Da es sich um besonders schwere Vergehen handelte, forderte der als Gutachter hinzugezogene Kreuznacher Jurist Matthias Kling die härteste Bestrafung: Die beiden Frauen sollten nicht wie üblich vor der Verbrennung erdrosselt, sondern lebendig verbrannt werden. Laut dem noch erhaltenen Endurteil wurden Schultheißen Gertrud und Kettgen Bart "mitt dem feuer vom leben zum thode" gerichtet. Zudem mussten sie alle Kosten des Verfahrens tragen. Abrahams Gertraud, deren Ehemann bereits wegen Hexerei verbrannt worden war, hatte keine Verbrechen gestanden. In ihrem Fall empfahl Kling die Landesverweisung.

Bei der ersten Prozesswelle hatte auch Greta Faust aus Rhaunen vor Gericht gestanden, war aber nach einem ergebnislosen gütlichen Verhör entlassen worden. Im Dezember 1593 wurde sie erneut verhaftet, weil einige Frauen, die schon hingerichtet worden waren, sie denunziert hatten. Außerdem kamen Gretchen Schneider aus Rhaunen und Else Fluer aus Weitersbach in Haft. Angesichts der dünnen Beweislage lehnte der neue Gutachter jedoch die Folter ab, konnte sich aber nicht durchsetzen.

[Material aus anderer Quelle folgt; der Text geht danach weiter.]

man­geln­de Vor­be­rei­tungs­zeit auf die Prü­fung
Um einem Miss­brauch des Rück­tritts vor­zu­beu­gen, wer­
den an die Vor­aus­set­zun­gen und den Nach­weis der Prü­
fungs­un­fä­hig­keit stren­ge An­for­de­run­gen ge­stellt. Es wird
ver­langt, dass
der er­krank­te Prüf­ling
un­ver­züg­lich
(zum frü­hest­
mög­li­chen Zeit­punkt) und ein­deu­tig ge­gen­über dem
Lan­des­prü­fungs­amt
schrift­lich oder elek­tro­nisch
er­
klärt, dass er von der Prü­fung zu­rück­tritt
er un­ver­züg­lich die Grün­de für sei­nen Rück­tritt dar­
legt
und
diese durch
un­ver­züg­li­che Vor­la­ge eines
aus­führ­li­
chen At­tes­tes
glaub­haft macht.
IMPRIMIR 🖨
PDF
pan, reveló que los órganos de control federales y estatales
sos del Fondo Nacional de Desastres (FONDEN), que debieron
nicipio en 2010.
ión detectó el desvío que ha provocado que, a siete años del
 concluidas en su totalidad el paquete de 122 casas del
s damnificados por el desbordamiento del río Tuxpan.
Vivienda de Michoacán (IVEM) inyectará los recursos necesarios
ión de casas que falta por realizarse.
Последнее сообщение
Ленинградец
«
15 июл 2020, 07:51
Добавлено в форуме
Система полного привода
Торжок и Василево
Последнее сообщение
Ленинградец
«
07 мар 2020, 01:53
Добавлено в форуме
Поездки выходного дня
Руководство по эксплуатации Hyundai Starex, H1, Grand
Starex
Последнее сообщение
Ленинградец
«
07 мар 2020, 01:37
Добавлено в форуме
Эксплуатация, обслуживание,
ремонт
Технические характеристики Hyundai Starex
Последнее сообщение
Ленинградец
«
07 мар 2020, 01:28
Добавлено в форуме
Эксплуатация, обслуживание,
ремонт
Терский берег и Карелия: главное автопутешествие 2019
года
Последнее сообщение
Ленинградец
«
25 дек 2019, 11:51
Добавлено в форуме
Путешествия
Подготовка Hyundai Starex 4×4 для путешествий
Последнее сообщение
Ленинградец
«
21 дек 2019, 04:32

Am 2. Januar 1594 übergaben die Bauern des Kirchspiels Rhaunen dem Wild- und Rheingrafen Adolph Heinrich von Dhaun eine Bittschrift. Darin forderten sie die Verbrennung aller drei Beschuldigten. Kämen die Frauen frei, wollten sie diese eigenhändig erschlagen, weil sie für die Miss ernten der Vorjahre verantwortlich seien.

Der Fall zeigt, dass die Initiative zu den Prozessen oft nicht von den Wild- und Rheingrafen, sondern von der Bevölkerung ausging. Die Menschen litten unter den Folgen der damaligen Klimaveränderung, der "Kleinen Eiszeit", und gaben den "Hexen" die Schuld an den Ernteausfällen und den damit einhergehenden, oft tödlichen Mangelerkrankungen bei Mensch und Vieh. Obwohl die Frauen mehrmals mit einem zentnerschweren Gewicht aufgezogen und eine Stunde lang gefoltert wurden, legten sie kein Geständnis ab. Ohne Schuldeingeständnis eines Verdächtigen war aber nach der sogenannten Peinlichen Halsgerichtsordnung eine Verurteilung unmöglich.

Über den Prozessausgang ist nichts bekannt. Vermutlich wurden Gretchen Schneider und Else Fluer nach standhaft ertragener dreifacher Folter aus Mangel an Beweisen freigelassen und nicht, wie es in der älteren Literatur aufgrund eines Lesefehlers heißt, verbrannt. Das gleiche gilt für Greta Faust, die man des Landes verweisen wollte, falls es unter den Bauern zu Unruhen käme.

1593 gab es auch auf der Schmidtburg zwei Verfahren wegen Hexerei: Die "alte Lieberß" und die Ehefrau von Niclaß Bart aus Rhaunen wurden verhört und wieder freigelassen. 1607 war von ihnen "eine noch bei leben". Wie viele Prozesse es gegen Beschuldigte aus dem Hochgericht Rhaunen insgesamt gegeben hat, ist unbekannt. Weitere Verfahren werden 1599, 1607 und 1611 erwähnt. Der wohl letzte Prozess fand 1632 auf der Schmidtburg statt: Jacob Noll aus Sulzbach zahlte "wegen seiner Frawen so Hexereylasters halben gefenglich geseßen vor Zehrung 7 Gulden 7 1/2 Batzen". Da keine Hinrichtungskosten erwähnt werden, könnte sie mit dem Leben davon gekommen sein.